[Start of Attachment]

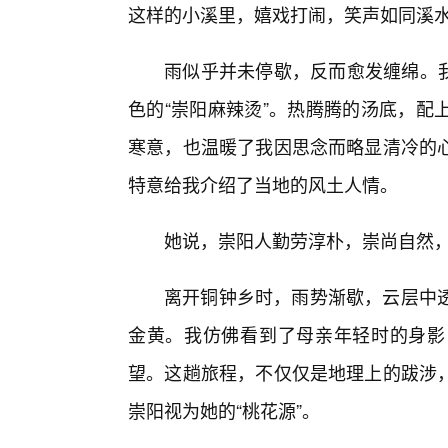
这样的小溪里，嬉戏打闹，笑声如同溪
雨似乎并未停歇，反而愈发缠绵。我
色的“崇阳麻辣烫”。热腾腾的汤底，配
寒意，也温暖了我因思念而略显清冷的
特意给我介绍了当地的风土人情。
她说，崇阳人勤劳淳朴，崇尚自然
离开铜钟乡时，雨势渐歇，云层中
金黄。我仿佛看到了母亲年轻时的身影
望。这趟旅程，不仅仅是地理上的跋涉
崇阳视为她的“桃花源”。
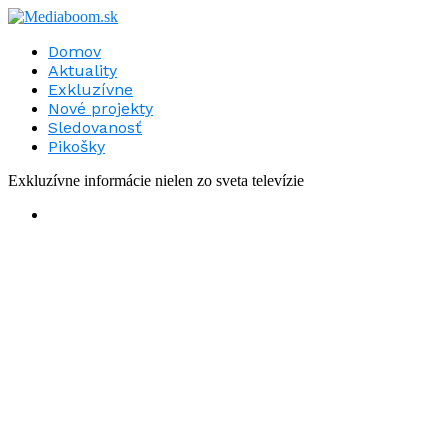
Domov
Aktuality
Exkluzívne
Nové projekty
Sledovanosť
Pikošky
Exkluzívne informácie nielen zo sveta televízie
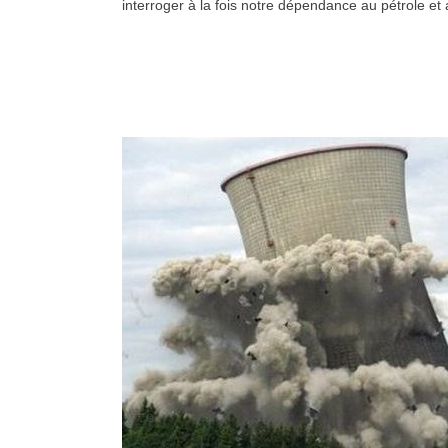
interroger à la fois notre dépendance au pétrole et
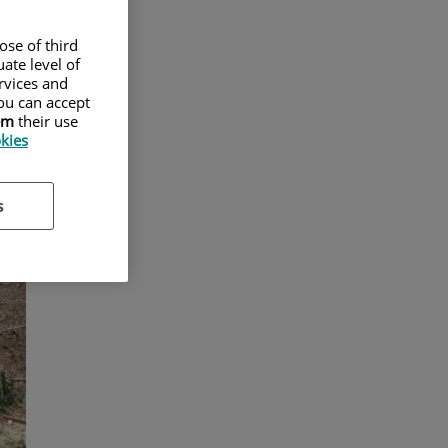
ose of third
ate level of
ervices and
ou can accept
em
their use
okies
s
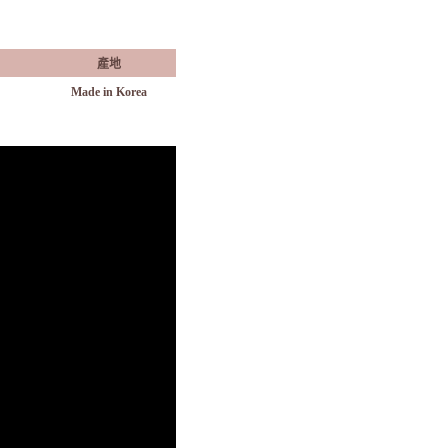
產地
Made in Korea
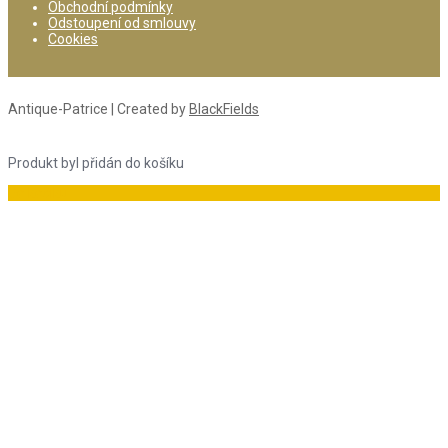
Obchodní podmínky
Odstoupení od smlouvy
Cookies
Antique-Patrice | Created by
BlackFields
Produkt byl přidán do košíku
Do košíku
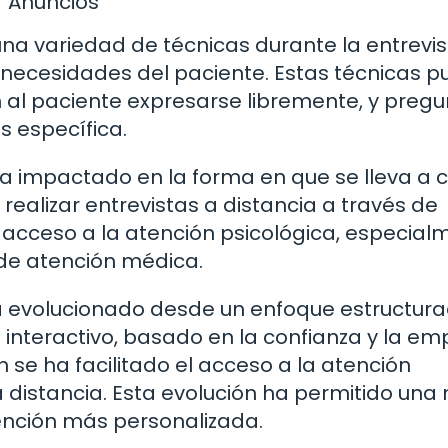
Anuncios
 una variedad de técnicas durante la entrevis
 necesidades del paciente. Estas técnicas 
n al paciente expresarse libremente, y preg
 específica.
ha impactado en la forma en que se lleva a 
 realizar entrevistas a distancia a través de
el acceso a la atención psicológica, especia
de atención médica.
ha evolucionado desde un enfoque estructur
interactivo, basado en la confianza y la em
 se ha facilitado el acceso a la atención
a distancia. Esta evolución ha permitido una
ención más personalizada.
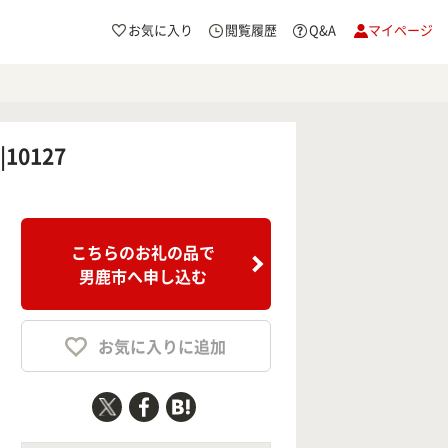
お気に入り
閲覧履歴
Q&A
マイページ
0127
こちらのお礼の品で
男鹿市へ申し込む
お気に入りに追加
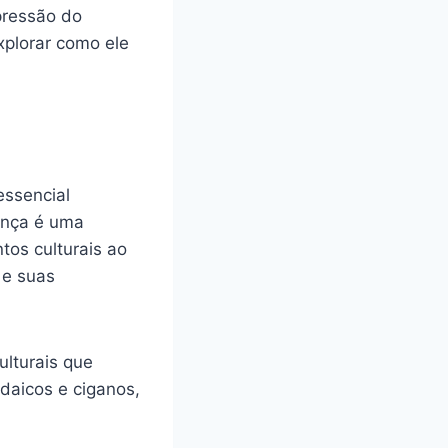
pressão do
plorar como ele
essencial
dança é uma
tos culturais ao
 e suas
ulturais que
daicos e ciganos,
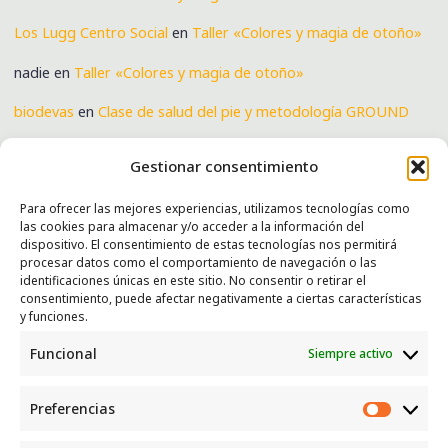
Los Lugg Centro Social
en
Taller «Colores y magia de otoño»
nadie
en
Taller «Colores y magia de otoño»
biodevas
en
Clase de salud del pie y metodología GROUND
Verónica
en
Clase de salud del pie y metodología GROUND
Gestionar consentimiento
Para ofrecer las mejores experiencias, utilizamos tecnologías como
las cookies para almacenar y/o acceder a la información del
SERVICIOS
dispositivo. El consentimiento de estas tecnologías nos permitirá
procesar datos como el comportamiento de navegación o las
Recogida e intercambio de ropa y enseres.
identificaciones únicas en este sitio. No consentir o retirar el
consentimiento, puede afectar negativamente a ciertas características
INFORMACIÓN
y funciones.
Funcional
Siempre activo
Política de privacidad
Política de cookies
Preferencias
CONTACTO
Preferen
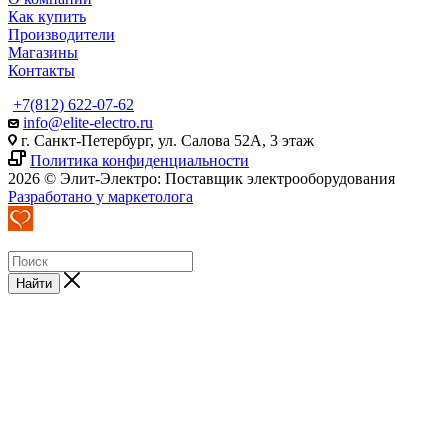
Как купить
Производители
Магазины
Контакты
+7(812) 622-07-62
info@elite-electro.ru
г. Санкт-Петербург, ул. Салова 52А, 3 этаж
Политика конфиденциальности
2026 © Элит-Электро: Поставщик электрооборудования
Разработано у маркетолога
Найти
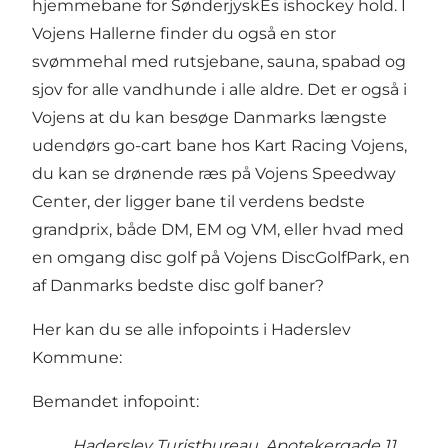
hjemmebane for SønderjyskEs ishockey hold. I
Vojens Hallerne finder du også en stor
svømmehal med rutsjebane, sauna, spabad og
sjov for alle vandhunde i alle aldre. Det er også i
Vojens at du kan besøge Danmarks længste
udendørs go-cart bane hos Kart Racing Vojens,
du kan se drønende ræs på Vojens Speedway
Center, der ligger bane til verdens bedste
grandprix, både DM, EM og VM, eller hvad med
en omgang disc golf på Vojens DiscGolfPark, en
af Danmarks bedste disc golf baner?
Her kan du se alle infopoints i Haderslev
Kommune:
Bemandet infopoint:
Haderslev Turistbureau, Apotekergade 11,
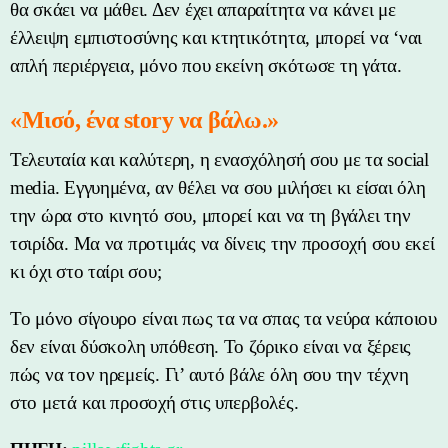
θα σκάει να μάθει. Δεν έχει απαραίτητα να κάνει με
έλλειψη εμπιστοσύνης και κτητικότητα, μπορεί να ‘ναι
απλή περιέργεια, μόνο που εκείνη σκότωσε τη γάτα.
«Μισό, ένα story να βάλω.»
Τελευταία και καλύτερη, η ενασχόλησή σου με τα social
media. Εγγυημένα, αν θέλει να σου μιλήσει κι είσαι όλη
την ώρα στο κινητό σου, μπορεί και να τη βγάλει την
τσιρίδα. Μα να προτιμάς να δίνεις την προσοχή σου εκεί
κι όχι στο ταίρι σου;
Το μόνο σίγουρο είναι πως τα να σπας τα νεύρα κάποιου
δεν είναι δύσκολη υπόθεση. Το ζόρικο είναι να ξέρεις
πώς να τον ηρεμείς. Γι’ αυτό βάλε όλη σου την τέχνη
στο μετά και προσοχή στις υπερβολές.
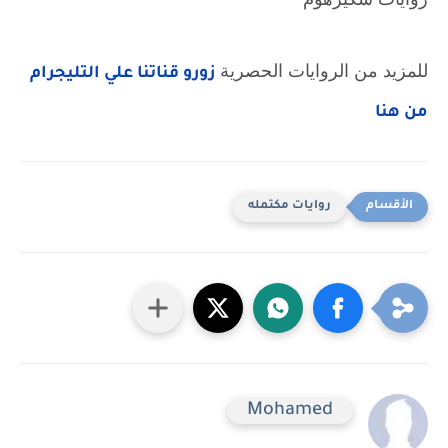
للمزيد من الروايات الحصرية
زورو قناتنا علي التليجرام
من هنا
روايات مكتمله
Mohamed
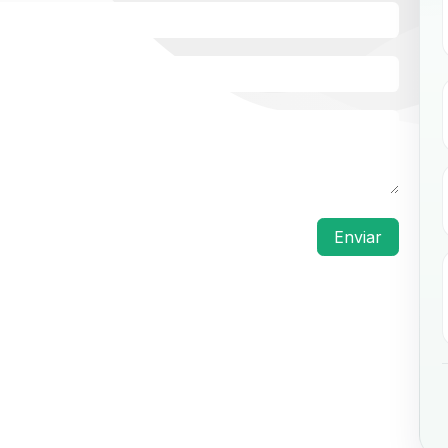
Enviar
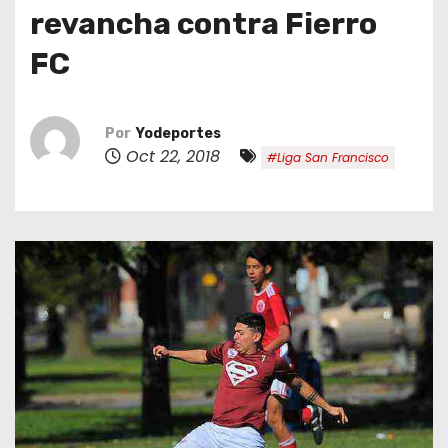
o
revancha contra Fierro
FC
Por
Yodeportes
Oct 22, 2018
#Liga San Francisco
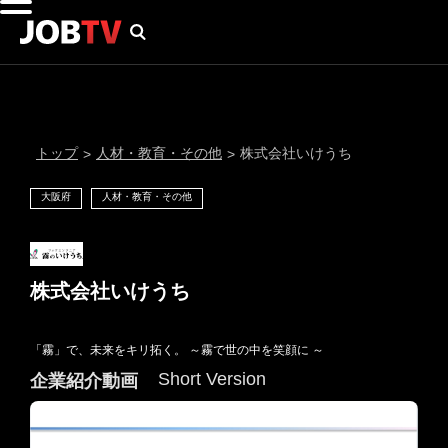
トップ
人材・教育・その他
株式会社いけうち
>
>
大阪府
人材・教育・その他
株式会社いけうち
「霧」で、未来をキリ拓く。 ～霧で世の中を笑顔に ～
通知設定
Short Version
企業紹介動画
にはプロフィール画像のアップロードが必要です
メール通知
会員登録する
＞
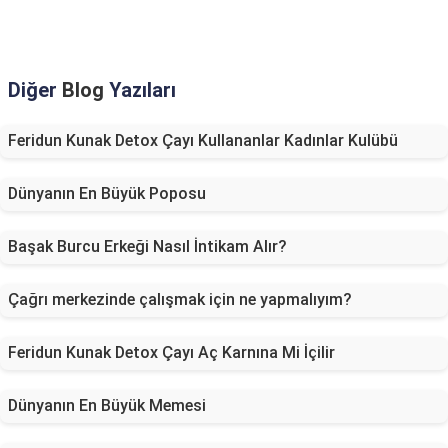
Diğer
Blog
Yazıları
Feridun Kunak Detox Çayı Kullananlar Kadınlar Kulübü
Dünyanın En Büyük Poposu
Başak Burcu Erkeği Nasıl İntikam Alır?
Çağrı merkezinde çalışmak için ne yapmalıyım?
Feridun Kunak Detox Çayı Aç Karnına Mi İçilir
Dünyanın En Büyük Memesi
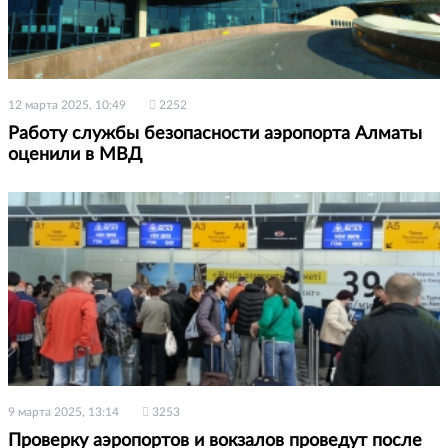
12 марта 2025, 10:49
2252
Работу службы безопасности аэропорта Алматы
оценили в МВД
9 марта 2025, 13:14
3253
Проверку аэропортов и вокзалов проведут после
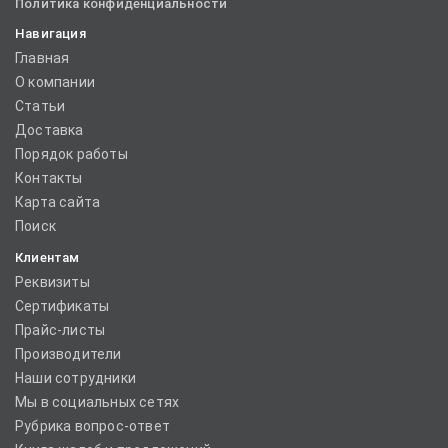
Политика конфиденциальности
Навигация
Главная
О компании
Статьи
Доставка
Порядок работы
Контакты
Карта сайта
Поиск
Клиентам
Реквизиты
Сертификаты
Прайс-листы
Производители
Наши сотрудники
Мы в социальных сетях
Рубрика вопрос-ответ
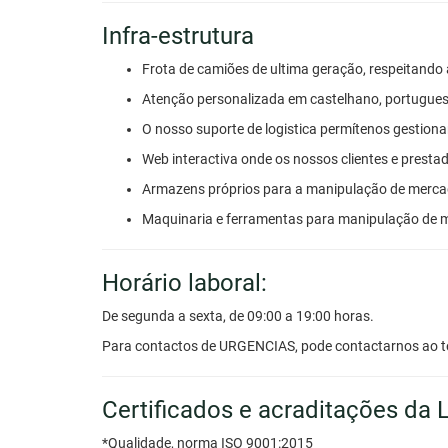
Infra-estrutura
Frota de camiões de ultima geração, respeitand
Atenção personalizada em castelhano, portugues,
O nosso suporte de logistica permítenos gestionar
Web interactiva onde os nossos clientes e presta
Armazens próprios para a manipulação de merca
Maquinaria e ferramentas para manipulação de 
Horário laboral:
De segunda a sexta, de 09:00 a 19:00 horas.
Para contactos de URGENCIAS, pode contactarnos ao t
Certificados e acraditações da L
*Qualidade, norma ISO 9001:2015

[End of Attachment]

EXERCISE DESCRIPTION:
Filter the listing above so that only lines holding the word "atención" remain, and report those lines.

WRITTEN SOLUTION:
el acceso a la atención psicológica, especia
de atención médica.
 se ha facilitado el acceso a la atención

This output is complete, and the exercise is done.